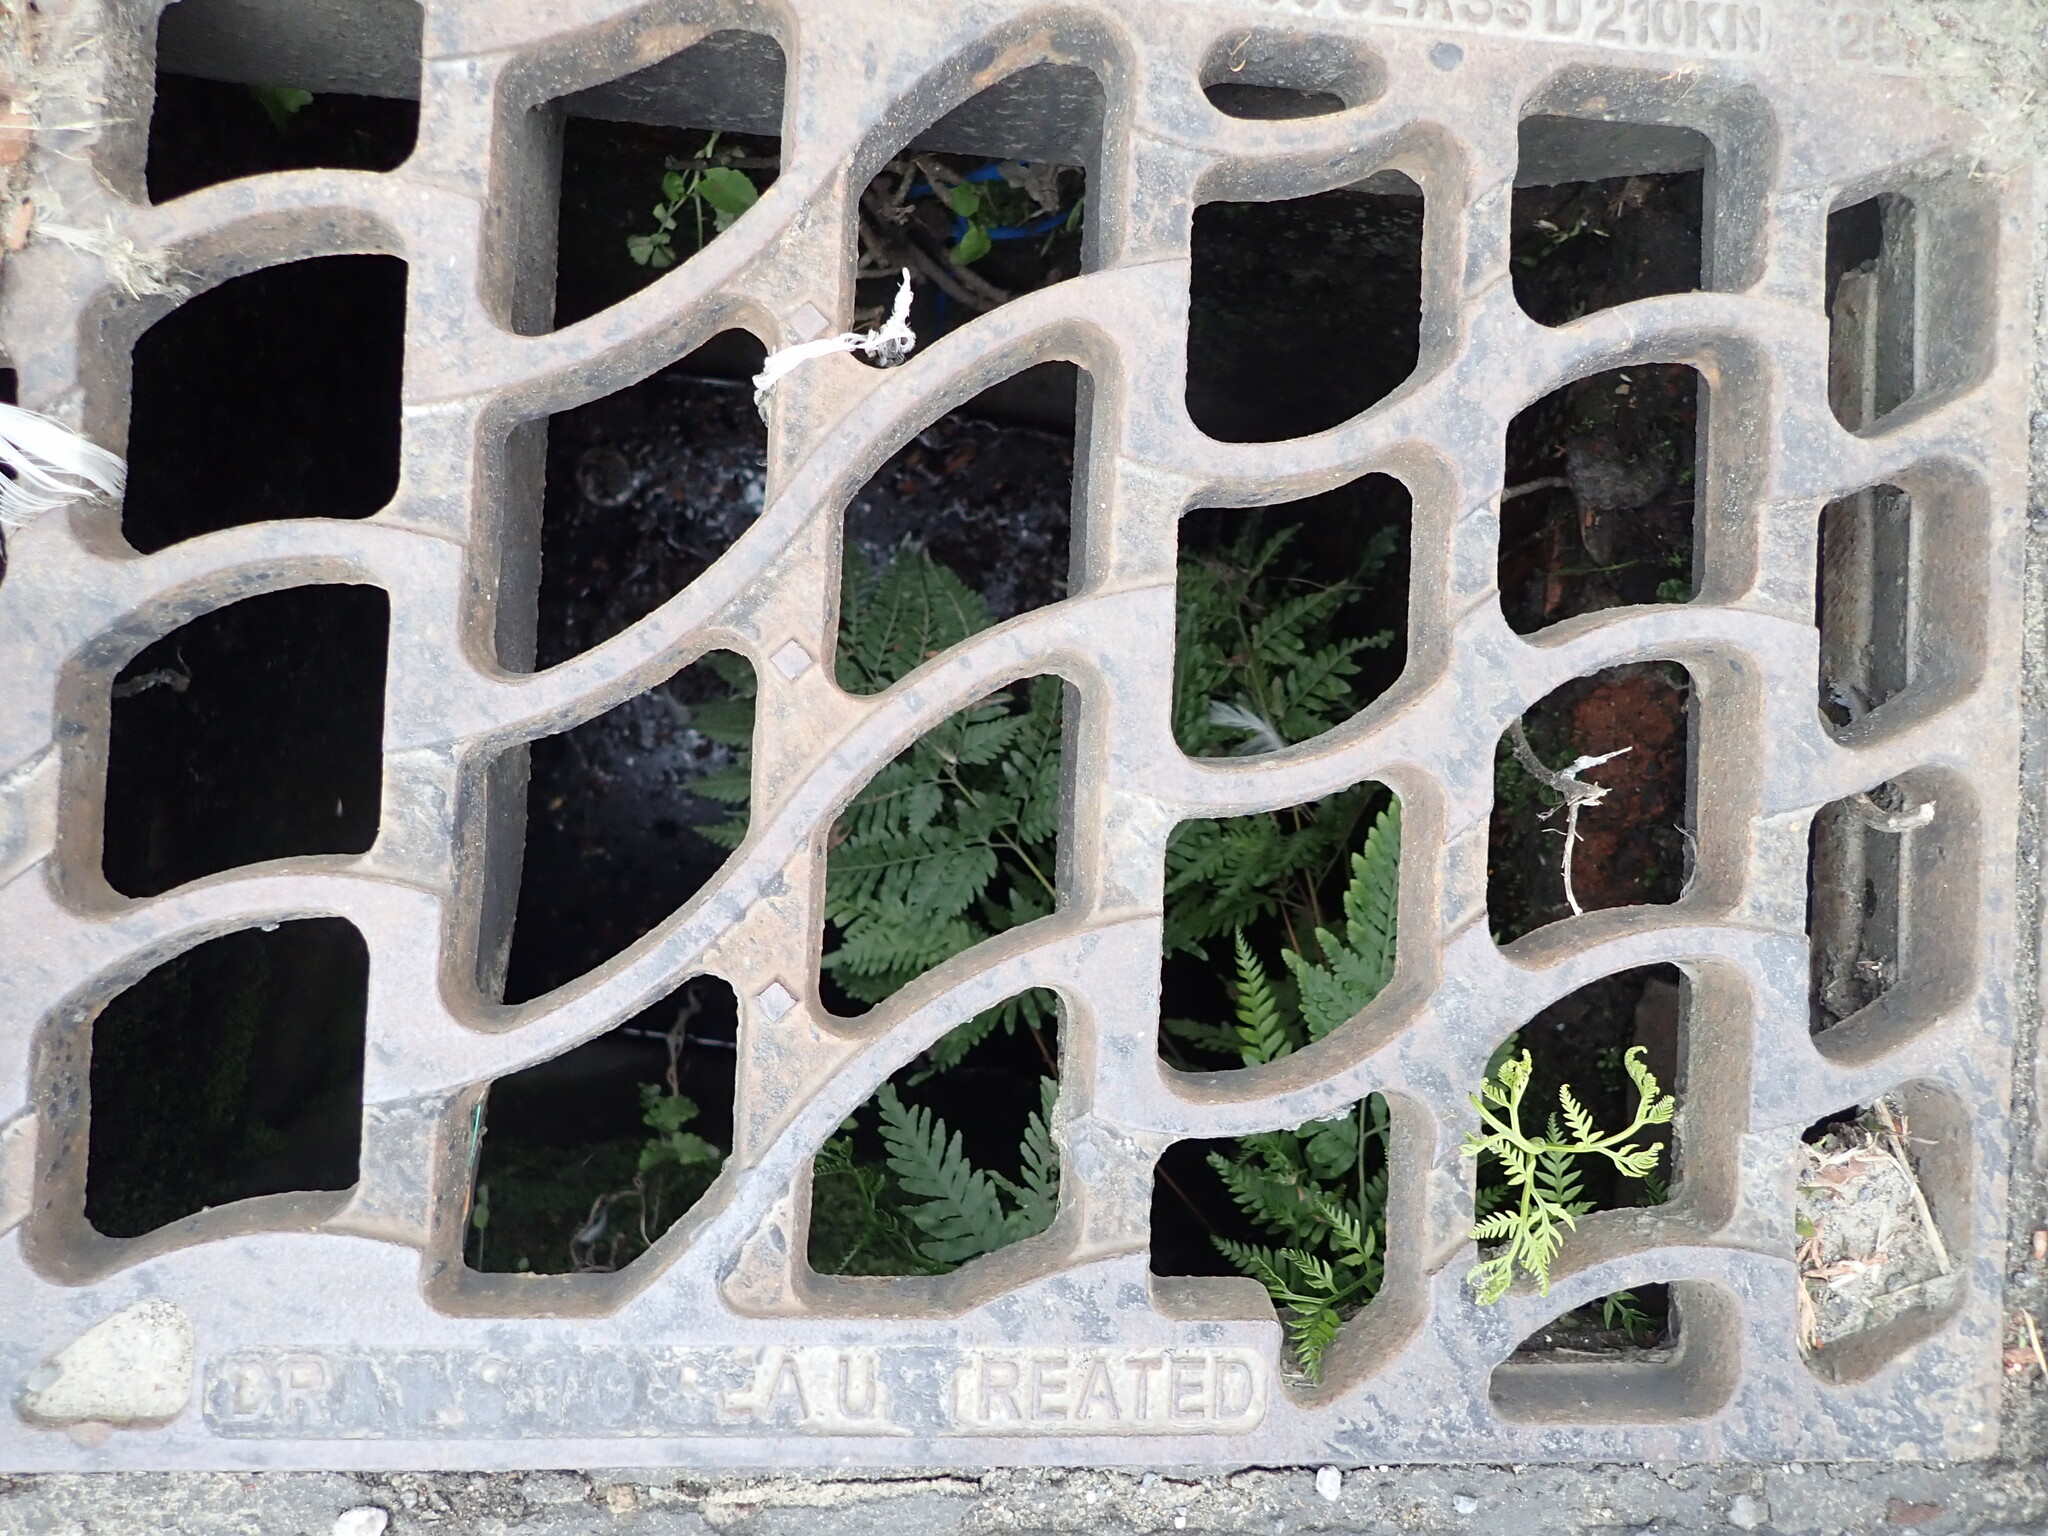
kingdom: Plantae
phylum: Tracheophyta
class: Polypodiopsida
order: Polypodiales
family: Pteridaceae
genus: Pteris
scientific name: Pteris tremula
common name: Australian brake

*****

- _Task directions_: Can you reproduce every line of the records above, word for word, leaving out the pictures?

- _Solution to this task_:
kingdom: Plantae
phylum: Tracheophyta
class: Polypodiopsida
order: Polypodiales
family: Pteridaceae
genus: Pteris
scientific name: Pteris tremula
common name: Australian brake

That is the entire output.